How CVS Ground Out Their Butts


The irony of going into a pharmacy, picking up medication, perhaps a multivitamin and a pack of cigarettes, sums up how health is viewed by many in our country, but this irony is not completely lost on CVS. Back in February, the company announced that it would stop selling tobacco products in all of its stores by October 1st, and a few weeks ago, all of its stores became tobacco-free. It also announced that it has changed its name to CVSHealth in order to reflect its new commitment to promoting health.

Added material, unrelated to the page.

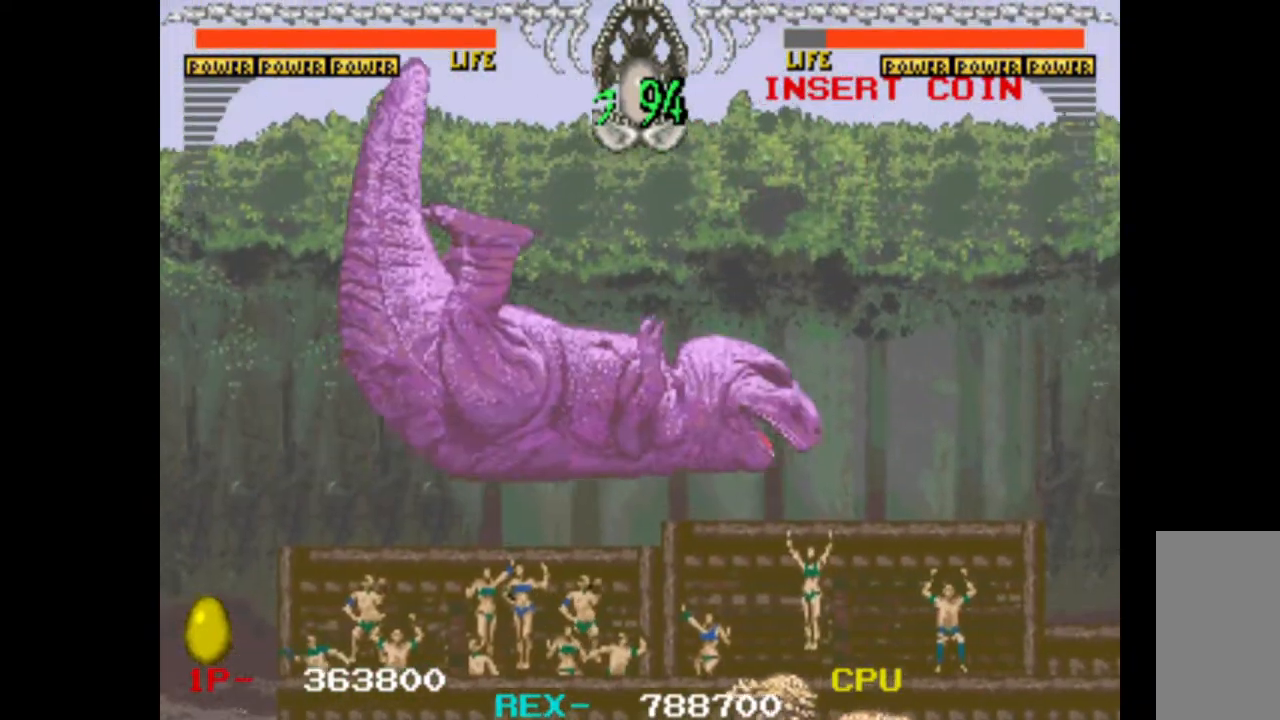
{"keys": ["right"], "events": []}
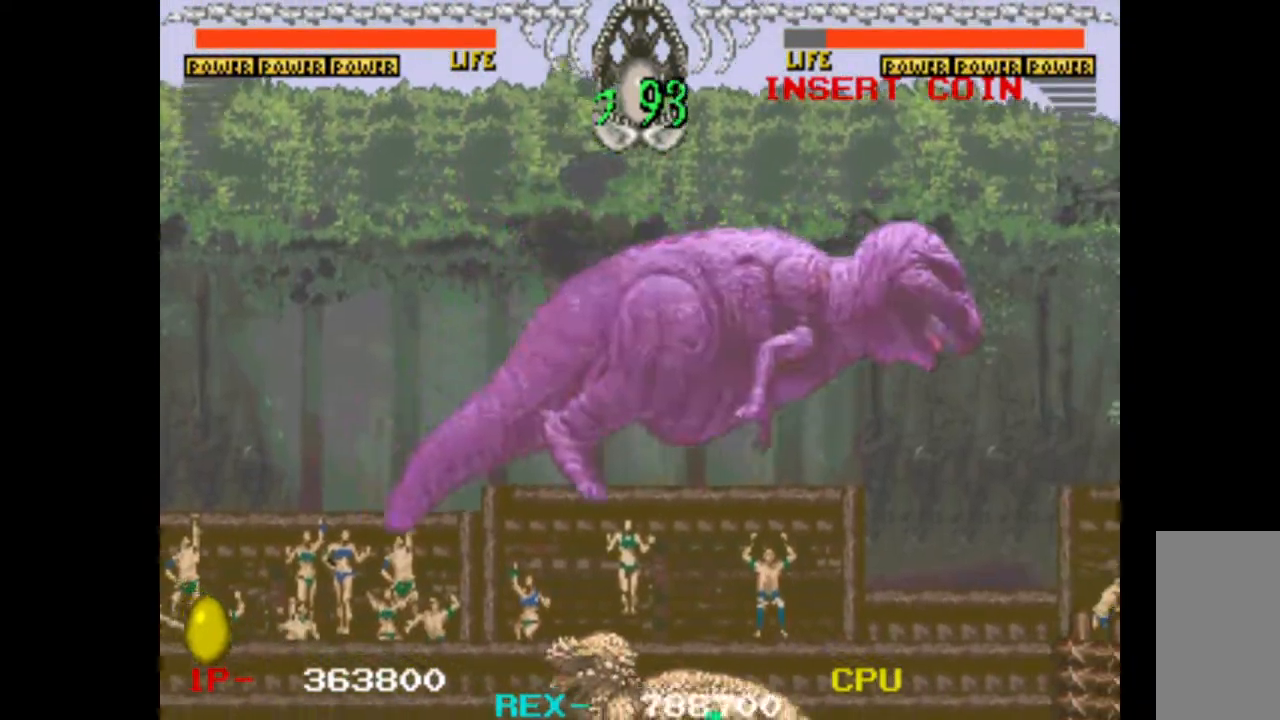
{"keys": ["right"], "events": []}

Ridding their shelves of tobacco could have a significant effect on smoking cessation, Jayne O'Donnell and Laura Ungar of USA Today report:

CVS says research shows its decision will have a big impact. A study the company is releasing Wednesday in the journal Health Affairs shows bans at pharmacies in Boston and San Francisco led to more than 13% fewer purchasers. Smokers didn't just switch where they bought cigarettes and other tobacco products, some stopped buying them altogether. About 900 households in the two cities recorded everything they bought after the bans went into effect.

It goes without saying that this not just a feel good move for the company. This is primarily a business decision, as Rachel Abrams of the New York Times explains:

The decision to stop selling cigarettes is a strategic move as pharmacies across the country jockey for a piece of the growing health care industry. Rebranding itself as a company focused on health could prove lucrative for the drugstore as it seeks to appeal to medical partners that can help it bridge the gap between customers and their doctors."

But, it is nice to see that this business decision could be mutually beneficial for consumer health.